Thanks for pointing out the Homan $50K bribe. Bill Maher dropped the ball on that one last night. Also…Doesn’t he own a bunch of for profit prisons?
Another masterpiece. Thank you.
Good lord, why would anyone in their right mind have sex with Cyclops Paxton?
The Party determined to end labeling anything as “wrong” could be an unnecessary cue to the people that right and wrong remained viable concepts.
So, the Party chose to simply point out that certain thoughts were “good,” and thoughts that were not good were simply “ungood.” Ungood thoughts that could possibly lead to ungood behavior were “plusungood,” and plusungoodthink that could become dangerous are “doubleplusungoodthink.”
Everyone wants to be good, right? So no one wants to have ugood thoughts. Thus, the very concept of ungoodthink will disappear from the people.
Big Brother says it is best for all of us to be doubleplusgoodlittlesiblings, so your doubleplusungoodthing [f.k.a. wrongthink] must be quashed.

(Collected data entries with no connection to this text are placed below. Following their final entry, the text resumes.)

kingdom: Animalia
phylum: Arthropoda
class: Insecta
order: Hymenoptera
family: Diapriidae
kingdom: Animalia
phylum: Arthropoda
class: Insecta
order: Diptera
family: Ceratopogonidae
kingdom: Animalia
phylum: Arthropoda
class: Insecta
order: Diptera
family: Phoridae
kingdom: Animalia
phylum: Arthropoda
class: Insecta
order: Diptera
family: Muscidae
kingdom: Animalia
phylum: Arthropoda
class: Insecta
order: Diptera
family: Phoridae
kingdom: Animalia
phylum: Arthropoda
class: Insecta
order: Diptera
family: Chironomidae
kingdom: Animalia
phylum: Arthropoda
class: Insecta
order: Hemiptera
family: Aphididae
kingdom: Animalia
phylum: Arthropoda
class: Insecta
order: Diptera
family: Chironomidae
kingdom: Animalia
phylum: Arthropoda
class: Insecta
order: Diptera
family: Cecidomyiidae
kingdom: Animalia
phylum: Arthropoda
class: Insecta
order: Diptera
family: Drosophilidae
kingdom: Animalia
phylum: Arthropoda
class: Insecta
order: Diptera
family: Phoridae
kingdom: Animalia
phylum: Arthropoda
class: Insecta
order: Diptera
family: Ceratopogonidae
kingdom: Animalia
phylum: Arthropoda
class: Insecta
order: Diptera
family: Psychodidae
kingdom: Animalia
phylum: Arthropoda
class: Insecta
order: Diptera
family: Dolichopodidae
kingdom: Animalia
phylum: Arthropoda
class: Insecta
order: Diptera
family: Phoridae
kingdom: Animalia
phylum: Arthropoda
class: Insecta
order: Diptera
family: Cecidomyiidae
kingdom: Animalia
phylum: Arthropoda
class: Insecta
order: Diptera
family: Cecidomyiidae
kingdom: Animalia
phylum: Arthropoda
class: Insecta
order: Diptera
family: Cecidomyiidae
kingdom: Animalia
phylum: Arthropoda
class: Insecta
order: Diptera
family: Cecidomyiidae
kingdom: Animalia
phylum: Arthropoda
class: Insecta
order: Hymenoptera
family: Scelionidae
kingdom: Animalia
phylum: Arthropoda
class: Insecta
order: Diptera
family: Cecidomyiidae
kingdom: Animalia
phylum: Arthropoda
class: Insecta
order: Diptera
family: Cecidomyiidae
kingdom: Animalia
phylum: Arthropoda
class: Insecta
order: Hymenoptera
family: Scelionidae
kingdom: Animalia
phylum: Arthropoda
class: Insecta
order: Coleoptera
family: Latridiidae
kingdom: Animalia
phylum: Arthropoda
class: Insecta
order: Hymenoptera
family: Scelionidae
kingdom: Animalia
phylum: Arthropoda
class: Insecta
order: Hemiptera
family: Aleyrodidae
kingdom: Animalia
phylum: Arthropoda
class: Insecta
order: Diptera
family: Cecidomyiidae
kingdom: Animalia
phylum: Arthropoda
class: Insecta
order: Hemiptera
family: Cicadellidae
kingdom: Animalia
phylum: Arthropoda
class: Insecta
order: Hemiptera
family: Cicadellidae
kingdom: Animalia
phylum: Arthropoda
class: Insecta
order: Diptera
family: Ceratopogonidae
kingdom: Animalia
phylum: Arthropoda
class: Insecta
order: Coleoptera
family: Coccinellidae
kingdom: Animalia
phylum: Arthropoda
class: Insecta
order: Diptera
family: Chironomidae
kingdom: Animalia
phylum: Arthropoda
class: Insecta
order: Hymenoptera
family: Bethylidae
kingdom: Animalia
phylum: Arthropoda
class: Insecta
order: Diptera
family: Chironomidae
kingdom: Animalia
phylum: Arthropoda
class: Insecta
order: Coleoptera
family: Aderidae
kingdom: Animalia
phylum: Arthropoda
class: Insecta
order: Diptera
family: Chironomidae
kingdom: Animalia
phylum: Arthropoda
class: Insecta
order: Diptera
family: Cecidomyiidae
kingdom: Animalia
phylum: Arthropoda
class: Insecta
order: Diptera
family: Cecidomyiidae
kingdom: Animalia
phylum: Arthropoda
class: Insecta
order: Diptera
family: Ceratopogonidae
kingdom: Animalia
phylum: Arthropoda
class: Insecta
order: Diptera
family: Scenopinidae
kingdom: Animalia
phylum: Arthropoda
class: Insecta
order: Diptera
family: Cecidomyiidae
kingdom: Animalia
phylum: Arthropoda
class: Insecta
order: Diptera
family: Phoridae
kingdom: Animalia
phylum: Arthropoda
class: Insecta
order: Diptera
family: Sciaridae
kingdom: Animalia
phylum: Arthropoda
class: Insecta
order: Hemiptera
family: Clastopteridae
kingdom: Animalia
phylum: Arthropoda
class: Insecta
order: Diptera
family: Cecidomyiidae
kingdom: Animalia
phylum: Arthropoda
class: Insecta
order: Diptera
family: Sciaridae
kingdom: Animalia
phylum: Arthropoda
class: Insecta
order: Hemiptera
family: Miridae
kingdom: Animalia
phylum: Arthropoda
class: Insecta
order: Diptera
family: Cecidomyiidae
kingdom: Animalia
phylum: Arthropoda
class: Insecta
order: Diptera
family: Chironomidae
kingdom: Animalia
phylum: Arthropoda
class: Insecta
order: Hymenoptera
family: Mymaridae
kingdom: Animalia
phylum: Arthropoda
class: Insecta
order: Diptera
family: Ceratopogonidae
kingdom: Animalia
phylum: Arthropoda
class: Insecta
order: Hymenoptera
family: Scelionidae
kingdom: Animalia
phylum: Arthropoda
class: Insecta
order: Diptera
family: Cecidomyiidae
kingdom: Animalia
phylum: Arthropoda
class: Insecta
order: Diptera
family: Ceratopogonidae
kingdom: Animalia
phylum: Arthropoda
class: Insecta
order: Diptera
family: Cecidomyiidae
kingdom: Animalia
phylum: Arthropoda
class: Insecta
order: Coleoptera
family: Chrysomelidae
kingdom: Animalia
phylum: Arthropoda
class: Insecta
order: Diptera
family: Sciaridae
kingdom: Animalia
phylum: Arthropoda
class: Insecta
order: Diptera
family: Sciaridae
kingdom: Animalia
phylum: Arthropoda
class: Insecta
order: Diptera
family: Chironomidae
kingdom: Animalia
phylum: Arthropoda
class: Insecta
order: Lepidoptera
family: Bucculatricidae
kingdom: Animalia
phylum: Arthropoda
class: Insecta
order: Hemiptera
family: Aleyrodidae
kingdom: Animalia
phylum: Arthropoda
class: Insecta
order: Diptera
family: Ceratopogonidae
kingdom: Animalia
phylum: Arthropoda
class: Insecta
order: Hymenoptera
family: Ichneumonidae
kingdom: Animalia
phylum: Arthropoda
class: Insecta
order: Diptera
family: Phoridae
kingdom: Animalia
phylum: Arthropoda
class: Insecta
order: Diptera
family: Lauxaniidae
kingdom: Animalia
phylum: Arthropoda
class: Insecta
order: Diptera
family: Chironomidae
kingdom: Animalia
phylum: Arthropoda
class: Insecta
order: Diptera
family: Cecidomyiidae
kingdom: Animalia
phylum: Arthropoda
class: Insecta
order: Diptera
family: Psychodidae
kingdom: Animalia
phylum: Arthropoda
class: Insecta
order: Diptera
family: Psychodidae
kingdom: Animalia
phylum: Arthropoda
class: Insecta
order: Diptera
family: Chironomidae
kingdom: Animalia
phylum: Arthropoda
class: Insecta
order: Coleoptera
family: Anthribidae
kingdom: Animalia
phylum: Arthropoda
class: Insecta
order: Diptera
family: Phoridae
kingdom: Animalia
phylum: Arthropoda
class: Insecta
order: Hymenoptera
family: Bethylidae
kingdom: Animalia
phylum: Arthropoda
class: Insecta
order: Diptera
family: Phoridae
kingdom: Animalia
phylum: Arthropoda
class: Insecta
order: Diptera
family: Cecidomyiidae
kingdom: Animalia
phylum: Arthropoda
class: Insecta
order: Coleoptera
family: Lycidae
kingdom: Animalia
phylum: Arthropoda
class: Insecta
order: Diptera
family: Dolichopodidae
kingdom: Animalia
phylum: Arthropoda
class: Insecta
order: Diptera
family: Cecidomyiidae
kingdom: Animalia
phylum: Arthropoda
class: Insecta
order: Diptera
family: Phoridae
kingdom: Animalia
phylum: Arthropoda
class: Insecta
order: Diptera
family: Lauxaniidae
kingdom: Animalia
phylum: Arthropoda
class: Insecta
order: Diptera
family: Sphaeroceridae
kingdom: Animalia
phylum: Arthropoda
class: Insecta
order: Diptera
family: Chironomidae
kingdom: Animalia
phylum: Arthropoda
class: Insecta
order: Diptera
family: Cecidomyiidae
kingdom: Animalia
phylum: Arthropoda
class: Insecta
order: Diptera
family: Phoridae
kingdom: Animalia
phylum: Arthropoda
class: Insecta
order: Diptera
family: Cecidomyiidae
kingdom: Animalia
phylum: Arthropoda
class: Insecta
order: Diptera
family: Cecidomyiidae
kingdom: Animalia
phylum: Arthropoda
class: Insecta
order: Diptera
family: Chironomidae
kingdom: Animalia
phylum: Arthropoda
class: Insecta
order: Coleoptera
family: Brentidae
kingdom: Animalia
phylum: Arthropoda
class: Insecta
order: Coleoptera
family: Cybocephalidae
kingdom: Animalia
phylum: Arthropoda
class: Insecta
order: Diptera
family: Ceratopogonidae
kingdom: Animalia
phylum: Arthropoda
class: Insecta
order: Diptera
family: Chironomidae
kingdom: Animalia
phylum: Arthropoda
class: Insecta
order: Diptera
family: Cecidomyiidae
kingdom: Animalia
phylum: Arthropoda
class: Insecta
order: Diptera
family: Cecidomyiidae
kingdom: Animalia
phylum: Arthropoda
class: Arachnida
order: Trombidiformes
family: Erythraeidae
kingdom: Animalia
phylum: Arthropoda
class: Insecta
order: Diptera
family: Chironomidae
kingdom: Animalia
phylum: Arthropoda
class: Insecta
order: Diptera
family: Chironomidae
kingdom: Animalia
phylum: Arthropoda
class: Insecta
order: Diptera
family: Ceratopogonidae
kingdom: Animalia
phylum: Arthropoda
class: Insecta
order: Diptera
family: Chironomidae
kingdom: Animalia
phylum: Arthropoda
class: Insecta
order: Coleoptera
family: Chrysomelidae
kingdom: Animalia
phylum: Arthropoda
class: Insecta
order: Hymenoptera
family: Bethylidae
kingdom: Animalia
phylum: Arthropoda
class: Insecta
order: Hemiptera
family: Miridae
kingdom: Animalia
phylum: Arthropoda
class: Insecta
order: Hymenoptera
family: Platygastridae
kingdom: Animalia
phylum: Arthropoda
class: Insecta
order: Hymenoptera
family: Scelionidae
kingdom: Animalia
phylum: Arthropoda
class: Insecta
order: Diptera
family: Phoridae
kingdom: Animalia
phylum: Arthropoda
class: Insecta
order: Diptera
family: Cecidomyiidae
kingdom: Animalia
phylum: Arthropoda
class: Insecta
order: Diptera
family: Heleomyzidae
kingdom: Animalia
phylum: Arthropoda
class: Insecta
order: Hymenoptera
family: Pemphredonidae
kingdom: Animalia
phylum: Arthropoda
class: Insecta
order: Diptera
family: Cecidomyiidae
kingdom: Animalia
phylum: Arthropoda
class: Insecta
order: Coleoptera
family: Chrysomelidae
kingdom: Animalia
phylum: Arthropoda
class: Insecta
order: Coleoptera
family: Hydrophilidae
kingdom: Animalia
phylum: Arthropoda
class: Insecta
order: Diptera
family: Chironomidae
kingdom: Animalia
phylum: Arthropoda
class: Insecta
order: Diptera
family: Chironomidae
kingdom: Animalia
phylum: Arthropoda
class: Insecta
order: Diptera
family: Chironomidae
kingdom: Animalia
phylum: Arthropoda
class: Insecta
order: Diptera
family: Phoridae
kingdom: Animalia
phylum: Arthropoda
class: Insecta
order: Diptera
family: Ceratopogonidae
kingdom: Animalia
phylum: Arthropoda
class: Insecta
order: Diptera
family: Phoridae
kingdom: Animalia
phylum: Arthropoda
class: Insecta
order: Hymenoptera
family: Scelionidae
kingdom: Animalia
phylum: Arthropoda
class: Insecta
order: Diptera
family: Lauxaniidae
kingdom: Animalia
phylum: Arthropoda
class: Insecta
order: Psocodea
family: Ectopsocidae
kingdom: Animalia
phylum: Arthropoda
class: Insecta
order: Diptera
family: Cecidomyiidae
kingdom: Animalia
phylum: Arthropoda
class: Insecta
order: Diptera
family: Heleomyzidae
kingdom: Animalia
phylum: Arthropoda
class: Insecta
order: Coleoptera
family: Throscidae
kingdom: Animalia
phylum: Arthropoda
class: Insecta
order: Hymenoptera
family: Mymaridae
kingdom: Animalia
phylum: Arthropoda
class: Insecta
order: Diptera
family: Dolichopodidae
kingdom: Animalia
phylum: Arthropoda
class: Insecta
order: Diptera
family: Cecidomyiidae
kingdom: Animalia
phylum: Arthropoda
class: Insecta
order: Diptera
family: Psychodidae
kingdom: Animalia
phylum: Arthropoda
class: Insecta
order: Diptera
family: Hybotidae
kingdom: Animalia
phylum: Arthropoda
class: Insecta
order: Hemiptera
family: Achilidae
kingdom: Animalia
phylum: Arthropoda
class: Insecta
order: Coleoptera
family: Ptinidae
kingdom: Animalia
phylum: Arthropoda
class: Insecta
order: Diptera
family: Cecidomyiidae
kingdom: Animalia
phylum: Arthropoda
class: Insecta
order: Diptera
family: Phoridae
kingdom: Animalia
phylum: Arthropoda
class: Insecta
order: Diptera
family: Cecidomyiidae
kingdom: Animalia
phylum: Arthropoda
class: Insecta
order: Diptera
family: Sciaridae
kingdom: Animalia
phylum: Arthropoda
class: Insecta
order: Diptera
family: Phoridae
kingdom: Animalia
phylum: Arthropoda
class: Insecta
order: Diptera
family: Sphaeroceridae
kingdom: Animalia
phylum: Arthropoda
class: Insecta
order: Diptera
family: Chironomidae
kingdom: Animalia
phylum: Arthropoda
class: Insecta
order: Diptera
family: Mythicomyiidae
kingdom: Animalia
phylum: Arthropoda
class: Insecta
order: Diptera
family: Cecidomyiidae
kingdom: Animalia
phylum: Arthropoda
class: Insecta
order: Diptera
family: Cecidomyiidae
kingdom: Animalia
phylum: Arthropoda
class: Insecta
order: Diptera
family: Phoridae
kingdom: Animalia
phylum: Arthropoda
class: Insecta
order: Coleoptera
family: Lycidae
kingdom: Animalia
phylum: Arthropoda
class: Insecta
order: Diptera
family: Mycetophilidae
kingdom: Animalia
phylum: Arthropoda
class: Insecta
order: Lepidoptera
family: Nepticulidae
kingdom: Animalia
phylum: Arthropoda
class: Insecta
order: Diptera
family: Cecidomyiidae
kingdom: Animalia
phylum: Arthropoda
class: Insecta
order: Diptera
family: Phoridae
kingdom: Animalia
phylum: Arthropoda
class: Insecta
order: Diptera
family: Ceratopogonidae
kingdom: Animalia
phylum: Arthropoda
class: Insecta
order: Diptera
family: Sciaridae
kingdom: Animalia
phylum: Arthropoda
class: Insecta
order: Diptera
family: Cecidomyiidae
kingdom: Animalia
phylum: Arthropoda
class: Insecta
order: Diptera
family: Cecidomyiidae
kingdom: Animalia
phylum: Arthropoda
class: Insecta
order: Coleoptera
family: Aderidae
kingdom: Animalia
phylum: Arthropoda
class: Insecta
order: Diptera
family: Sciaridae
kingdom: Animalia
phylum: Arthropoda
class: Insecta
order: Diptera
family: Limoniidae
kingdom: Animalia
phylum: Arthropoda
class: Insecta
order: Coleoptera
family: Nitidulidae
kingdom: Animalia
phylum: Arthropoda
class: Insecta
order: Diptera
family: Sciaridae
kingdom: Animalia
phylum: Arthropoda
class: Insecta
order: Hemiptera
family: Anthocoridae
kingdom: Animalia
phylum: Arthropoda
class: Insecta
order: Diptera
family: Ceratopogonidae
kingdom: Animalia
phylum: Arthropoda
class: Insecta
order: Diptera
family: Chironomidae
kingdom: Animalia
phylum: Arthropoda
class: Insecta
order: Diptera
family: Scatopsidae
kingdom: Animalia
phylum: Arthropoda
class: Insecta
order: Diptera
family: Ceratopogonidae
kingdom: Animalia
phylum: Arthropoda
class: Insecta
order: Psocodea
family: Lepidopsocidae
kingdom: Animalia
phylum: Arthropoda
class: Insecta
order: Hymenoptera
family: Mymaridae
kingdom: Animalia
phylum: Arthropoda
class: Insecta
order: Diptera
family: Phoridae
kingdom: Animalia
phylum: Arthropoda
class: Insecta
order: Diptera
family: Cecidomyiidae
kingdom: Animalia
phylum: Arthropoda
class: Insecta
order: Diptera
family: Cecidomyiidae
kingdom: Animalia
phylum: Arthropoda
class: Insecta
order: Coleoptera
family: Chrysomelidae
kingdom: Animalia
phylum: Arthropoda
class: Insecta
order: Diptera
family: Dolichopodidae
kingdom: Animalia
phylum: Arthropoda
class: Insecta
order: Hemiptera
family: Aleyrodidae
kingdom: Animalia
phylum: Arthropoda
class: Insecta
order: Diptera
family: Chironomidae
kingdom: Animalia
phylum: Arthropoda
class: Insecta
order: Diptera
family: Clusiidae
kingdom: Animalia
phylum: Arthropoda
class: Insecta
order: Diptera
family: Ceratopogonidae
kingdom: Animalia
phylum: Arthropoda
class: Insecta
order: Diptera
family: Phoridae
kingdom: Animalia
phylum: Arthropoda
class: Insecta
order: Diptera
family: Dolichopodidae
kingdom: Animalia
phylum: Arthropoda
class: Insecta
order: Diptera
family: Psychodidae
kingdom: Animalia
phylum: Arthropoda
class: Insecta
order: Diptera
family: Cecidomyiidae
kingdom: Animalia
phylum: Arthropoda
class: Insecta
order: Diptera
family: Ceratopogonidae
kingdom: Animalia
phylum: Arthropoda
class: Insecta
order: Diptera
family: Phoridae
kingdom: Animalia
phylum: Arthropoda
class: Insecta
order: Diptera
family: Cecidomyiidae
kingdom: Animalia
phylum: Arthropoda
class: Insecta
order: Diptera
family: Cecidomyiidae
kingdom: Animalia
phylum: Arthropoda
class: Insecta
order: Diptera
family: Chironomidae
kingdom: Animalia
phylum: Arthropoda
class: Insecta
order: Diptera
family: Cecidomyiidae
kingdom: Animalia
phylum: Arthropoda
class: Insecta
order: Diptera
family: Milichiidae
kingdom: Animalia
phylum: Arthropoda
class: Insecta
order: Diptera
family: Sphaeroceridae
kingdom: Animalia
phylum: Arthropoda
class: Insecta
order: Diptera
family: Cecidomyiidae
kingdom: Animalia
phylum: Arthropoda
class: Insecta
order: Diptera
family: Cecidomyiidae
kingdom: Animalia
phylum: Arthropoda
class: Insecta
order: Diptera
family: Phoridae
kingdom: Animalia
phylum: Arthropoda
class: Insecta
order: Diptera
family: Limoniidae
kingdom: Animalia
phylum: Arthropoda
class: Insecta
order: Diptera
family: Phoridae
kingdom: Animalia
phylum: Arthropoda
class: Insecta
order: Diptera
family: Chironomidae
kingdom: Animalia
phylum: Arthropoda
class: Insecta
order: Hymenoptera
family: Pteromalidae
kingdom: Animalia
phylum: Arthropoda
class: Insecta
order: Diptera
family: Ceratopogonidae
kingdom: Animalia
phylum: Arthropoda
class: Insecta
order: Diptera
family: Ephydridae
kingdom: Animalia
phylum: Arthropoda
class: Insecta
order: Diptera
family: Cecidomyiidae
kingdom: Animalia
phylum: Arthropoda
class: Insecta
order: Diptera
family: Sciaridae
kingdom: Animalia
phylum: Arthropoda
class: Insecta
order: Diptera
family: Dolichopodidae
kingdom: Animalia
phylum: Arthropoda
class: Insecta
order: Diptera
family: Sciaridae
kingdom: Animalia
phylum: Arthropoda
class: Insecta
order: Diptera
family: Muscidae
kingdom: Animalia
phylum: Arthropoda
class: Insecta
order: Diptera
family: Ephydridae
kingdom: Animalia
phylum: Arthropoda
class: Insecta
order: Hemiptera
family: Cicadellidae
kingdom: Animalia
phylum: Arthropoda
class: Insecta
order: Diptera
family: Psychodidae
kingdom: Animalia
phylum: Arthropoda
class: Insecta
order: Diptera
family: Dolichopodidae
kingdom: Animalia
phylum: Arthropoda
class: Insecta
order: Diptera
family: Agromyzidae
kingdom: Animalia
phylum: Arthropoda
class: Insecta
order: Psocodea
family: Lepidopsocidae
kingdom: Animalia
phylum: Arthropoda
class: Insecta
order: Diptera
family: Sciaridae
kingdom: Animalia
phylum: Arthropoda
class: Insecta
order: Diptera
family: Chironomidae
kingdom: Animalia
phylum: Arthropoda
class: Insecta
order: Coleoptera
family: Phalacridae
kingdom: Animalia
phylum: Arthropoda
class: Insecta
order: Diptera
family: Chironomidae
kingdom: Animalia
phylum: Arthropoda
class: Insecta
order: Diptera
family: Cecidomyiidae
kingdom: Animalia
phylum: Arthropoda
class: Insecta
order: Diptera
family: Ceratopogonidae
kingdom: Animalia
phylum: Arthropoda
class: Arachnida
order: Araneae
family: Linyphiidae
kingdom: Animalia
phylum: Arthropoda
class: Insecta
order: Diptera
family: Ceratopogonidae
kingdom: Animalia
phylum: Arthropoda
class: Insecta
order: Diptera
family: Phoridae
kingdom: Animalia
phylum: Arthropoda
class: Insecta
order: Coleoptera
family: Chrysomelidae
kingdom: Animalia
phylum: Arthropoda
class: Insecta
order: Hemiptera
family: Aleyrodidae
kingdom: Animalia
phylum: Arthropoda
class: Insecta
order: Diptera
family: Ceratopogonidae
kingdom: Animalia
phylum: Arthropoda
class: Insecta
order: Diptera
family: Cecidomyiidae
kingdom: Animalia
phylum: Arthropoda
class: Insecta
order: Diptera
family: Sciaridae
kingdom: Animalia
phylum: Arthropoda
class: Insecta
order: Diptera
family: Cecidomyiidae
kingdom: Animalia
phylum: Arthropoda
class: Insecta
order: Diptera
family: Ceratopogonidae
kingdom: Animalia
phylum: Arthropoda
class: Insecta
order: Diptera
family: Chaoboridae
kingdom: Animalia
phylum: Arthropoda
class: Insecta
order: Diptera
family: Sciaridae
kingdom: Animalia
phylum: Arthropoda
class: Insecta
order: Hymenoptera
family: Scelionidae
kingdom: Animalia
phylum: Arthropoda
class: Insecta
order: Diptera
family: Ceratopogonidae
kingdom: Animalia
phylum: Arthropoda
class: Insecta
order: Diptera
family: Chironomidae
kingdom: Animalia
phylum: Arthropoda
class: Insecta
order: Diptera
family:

During his first term, Rump had the help of Covid to kill off nearly a million Americans. This time around he’s relying on Bobbie Brainworm and the decimation of DHS, CDC, health insurance coverage, the health care system, food stamps, the safety net, anything at all that helps and protects Americans. Add to that the increasing potential for domestic terrorism and starting wars around the globe? I’d call it all a form of euthanasia, getting rid of pesky extra people, just without the name that gets people upset.
SHOWER CAP
Once again, you have succeeded in elevating the current cultural discourse to the plane of laughter. Such artfulness is an antidote to despair.
What is unfolding these days makes me pine for the time when Donelon was our main concern — the mere demolition of our Republic.
But, Der Kleine Führer has a larger end in mind.
Resident Trump wants total personal control of this nation’s wealth and power. And, he may well achieve his objective, given the cowardice and complicity of the other two supine twigs of the government.
In the meantime, we depend upon you —
CARRY ON, SACRED CLOWN !!
I managed to get the old folks version of the latest Covid booster Thursday because I happen to be in Oregon with the other 3 western states that decided screw RFK junior we’re not quiting giving out the latest vaccines because he says they’re bad.
Dying from Covid or the flu is bad bone head. They wouldn’t give it out in Oregon Tuesday but they finally came to a agreement so I and my sister could get the latest shots. Pretty sure they’ll open it to everyone else for free shortly, no Dr prescription needed, like it was before the morons took back over.
Tour de force as always! Thanks for the usually brilliant wit and razor sharp sarcasm.
Reliably witty observations of the fall of the homeland. Much of the damage can never be undone. I still don’t understand why the felon wasn’t sentenced.
Didn’t you hear? Saint Charlie Of Kirk was canonized by the Alternative Pope in the Kremlin Room of the White House last week. Do keep UP!!
Cap, your batting average is soo high but you can raise it by pulling RFK,Jr. from your Rogues Gallery. An objective review of his remarkable accomplishments re: Fluoridation, Chemtrails, Banning Toxic Food Chemicals, Requiring Nutrition Edu for Doctors, etc. makes him the singular
superhero of the general Trump Degradation.